A paz só é possível através da reconciliação. Não é fácil perdoar, principalmente quando temos que enfrentar as feridas da guerra, da criminalidade e dos conflitos.

A violência deixa sempre uma herança pesada de dor que somente pode ser aliviada quando os contendores são capazes de enfrentar os abismos da desumanidade com uma atitude purificada pelo arrependimento.

O peso doloroso do passado não pode ser esquecido e varrido para debaixo do tapete da história e das consciências. Por outro lado, sem reconciliação com o passado, sem atingir a justa reparação -- nunca a vingança, mesmo que controlada --, sem o perdão reciprocamente oferecido e recebido, a cultura da paz não lança raízes nos tratados, na sociedade e nos corações.

O perdão não anula as exigências da justiça, tampouco bloqueia o caminho que leva à verdade. Justiça e verdade representam os requisitos concretos da reconciliação.

Nesse sentido, são oportunas as iniciativas que tendem a instituir organismos judiciários internacionais para apurar a verdade sobre crimes perpetrados durante conflitos armados.
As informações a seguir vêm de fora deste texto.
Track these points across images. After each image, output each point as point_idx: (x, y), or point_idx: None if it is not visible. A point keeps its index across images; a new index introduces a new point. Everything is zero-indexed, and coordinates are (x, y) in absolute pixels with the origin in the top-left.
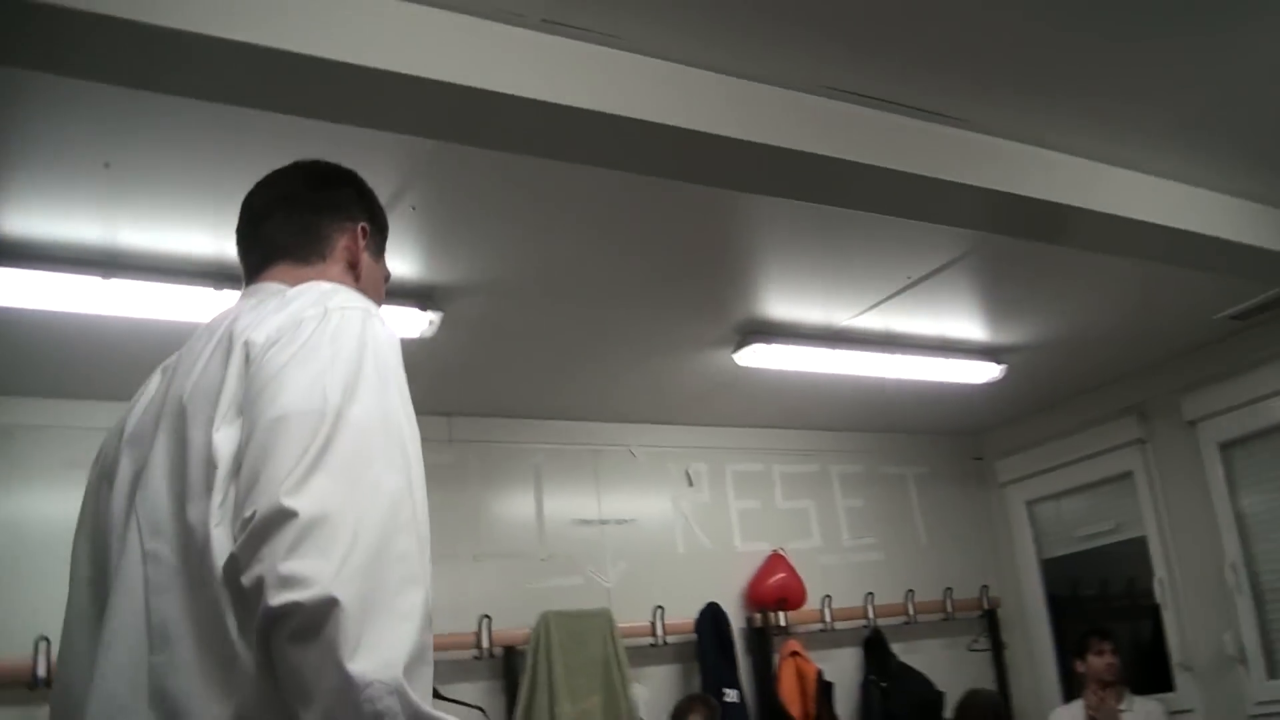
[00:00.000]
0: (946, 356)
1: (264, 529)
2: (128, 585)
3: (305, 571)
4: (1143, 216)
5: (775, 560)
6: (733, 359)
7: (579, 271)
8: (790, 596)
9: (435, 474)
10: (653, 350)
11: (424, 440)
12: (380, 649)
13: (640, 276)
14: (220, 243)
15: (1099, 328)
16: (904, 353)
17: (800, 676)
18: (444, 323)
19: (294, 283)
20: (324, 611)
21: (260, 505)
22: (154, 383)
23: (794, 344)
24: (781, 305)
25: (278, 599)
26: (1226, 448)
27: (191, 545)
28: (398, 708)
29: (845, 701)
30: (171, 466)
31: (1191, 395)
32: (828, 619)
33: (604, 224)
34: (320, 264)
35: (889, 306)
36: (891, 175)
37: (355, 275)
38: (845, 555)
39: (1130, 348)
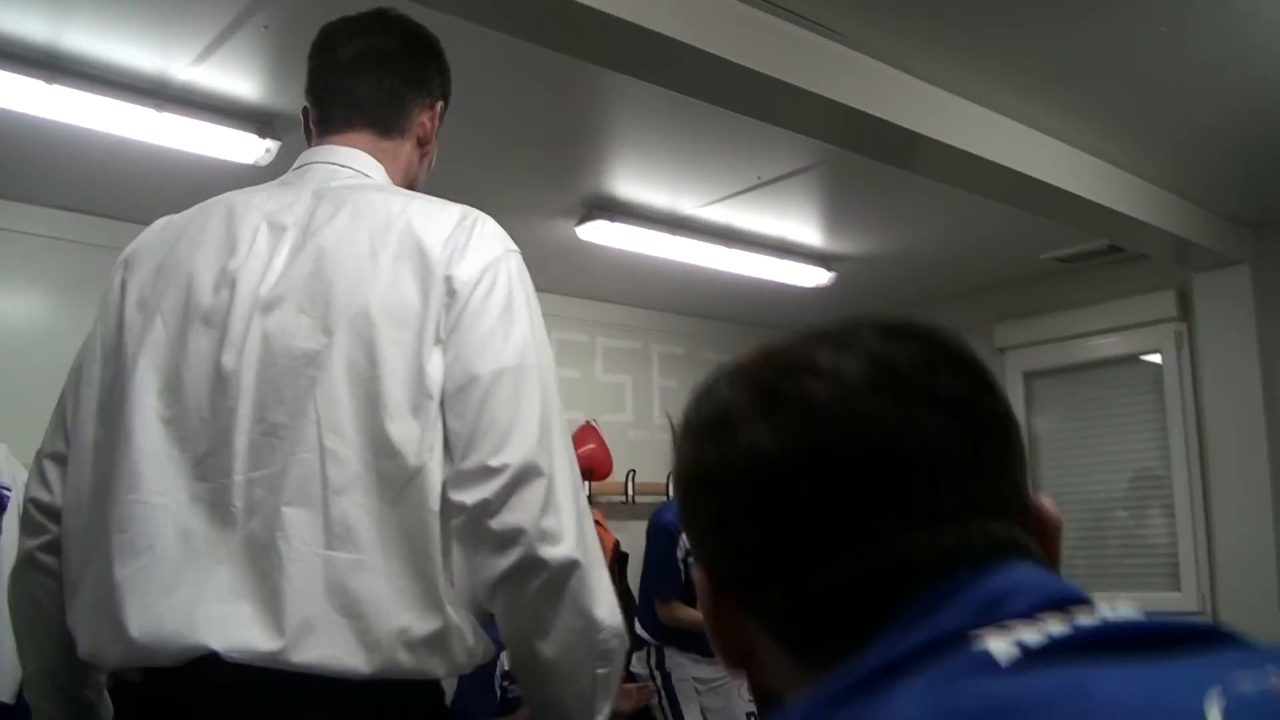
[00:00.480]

Outra iniciativa necessária é a instituição de Comissão da verdade para julgar comportamentos delituosos ativos ou omissos.

Iniciativas semelhantes a estas são importantes não somente para estabelecer a justa reparação, mas principalmente para restabelecer o recíproco acolhimento entre povos e pessoas divididos pelos conflitos.

É preciso paz nos tratados. É necessária a paz da confiança. É sumamente necessária a paz nos corações.

A paz é um bem indivisível. Ela não é uma mercadoria que possa ser feita em pedacinhos para que cada um tenha a sua paz privada: ou é possuída por todos ou não é possuída por ninguém. Assim impor a segurança em detrimento de grupos sociais desprotegidos não constrói a paz autêntica e duradoura.

A paz só pode ser imposta com a própria paz. Ela nunca se separa dos deveres da justiça e se nutre do sacrifício de si próprio, pela clemência, pela misericórdia e pela caridade.

Por tudo isso, é necessário orar pela paz que. A oração é o modo como nós abrimos o coração para a relação com Deus e para o encontro com o próximo sob o signo do respeito, da confiança, da compreensão, da estima e do amor. A oração infunde coragem e dá apoio a todos os verdadeiros amigos da paz.

Dom Julio Endi Akamine é arcebispo metropolitano da Arquidiocese de Sorocaba.